Logo
Aktuell Diskussion

Kritische Fragen zum Klimaschutz in Mössingen

SPD-Politiker Carsten Träger verteidigt Regierungsprogramm in der Mössinger Pausa

Hitze
Der Klimawandel sorgt nicht nur für einen steigenden Meeresspiegel und mehr Dürren - er gefährdet auch die Gesundheit. Foto: Julian Stratenschulte
Der Klimawandel sorgt nicht nur für einen steigenden Meeresspiegel und mehr Dürren - er gefährdet auch die Gesundheit. Foto: Julian Stratenschulte

MÖSSINGEN. Weil es mit der Bahn nicht klappte, kam Carsten Träger mit dem Auto nach Mössingen in die Pausa Tonnenhalle, um über Klimaschutz zu diskutieren. Der SPD-Bundestagsabgeordnete aus Fürth ist umweltpolitischer Fraktionssprecher in Berlin und war am jüngst verkündeten Klimaschutzprogramm der Bundesregierung mit beteiligt. »Es geht in die richtige Richtung, aber ohne Fridays for Future wäre das nicht möglich gewesen«, sagte Träger. Die Antwort aus dem Publikum: »Ein Armutszeugnis. Traurig, dass es dafür eine Jugendbewegung braucht.«

Träger stellte sich den überwiegend kritischen Fragen der 60 Zuhörerinnen und Zuhörer von jung bis alt. Eingeladen hatte der SPD-Bundestagsabgeordnete Martin Rosemann. Mit ihm diskutieren Bastian Kaiser, Rektor der Hochschule für Forstwirtschaft in Rottenburg und Adrian Lächele, ein junge Klimaschutzaktivist aus Tübingen.
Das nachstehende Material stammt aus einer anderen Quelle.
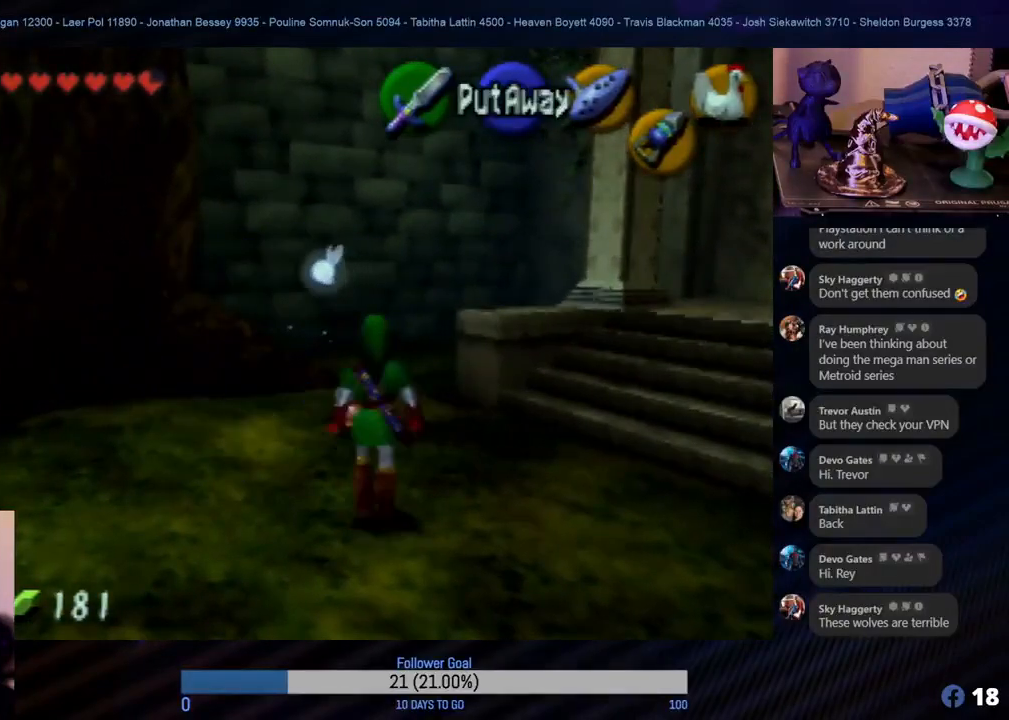
{"buttons": [], "left_stick": "up", "events": []}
Kaiser appellierte, die derzeitige Bereitschaft der Gesellschaft, etwas zu ändern, aufzunehmen und zu nutzen. Der von der Bundesregierung zunächst festgesetzte Preis von zehn Euro pro Tonne CO2 sei deutlich zu niedrig. Auch der Kohleausstieg bis 2038 dauert ihm zu lange. Als Forsthochschulleiter ging er auf erneuerbare Energien ein. Bei der Windenergie sei man auf dem Land am Limit, Ähnliches gelte für Wasser. Bei Solarenergie stecke noch Potenzial in neuen Technologien. »Wir sollten die Biomasse stärker wahrnehmen«, sagte Kaiser und meinte damit vor allem Holz. Er schlug vor, den Waldbesitz zu fördern und die CO2- Bindung zu honorieren.
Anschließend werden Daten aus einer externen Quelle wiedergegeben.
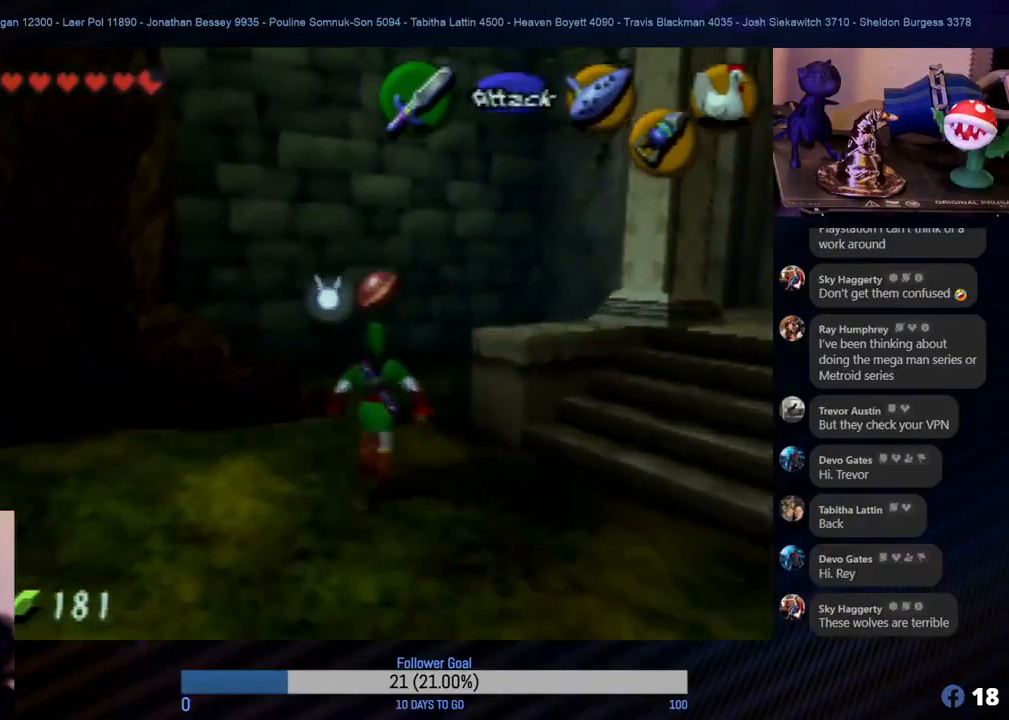
{"buttons": [], "left_stick": "down", "events": [[133, "left_stick", "down"]]}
»Wir werden den Bahn-Investitionsstau mit Gewalt abbauen«

"Auch ich habe mir einen höheren Einstiegspreis als zehn Euro vorgestellt", sagte Rosemann. Die SPD habe sich dafür eingesetzt, sei aber gegen CDU und CSU nicht angekommen. "Wir müssen bei Netzen und Speichern vorankommen", so Rosemann. Es gelte aber auch, die Gesellschaft mitzunehmen. Die Wende in der Klimapolitik dürfe nicht zulasten der Menschen mit kleineren und mittleren Einkommen gehen, die besonders unter steigenden Preisen leiden. "Der CO2-Preis regelt fast alles", meinte Lächele. Er kritisierte, die über 200 von der Bundesregierung vorgeschlagenen Einzelmaßnahmen. Das sei unübersichtlich und in der Sache dennoch zu wenig. Er forderte, fossile Energieträger nicht länger zu subventionieren.

"Wenn wir nur über den CO2-Preis gehen, kommen wir wieder bei der Kernkraft aus", sagte Träger. Deshalb werde über die nächsten zehn Jahre beispielsweise künftig jährlich eine Milliarde zusätzlich in die Deutsche Bahn investiert. Weitere 86 Milliarden Euro sollen in den Streckenausbau und in die Elektrifizierung fließen. "Wir werden den Investitionsstau mit Gewalt abbauen", so Träger. Außerdem gebe es Kaufanreize für E-Autos in Höhe von 4 000 bis 6 000 Euro. Das werde die Nachfrage steigern und damit für günstigere Preise sorgen. Träger zählte einige weitere Zuschüsse auf, etwa für umweltfreundlichere Heizungen und energetische Gebäudesanierungen.

»Unsere Art zu leben und zu konsumieren ist nicht zukunftsfähig«, meinte eine Frau im Publikum. Die Politik der kleinen Schritte bringe nichts. Träger wurde außerdem kritisiert, weil er die Meinung von Skeptikern des Klimawandels akzeptiert. »Verschiedene Meinungen gehören in einer Demokratie dazu«, sprang Kaiser bei. Fridays for Future-Aktivisten berichteten, dass sie indirekte Morddrohungen erhalten.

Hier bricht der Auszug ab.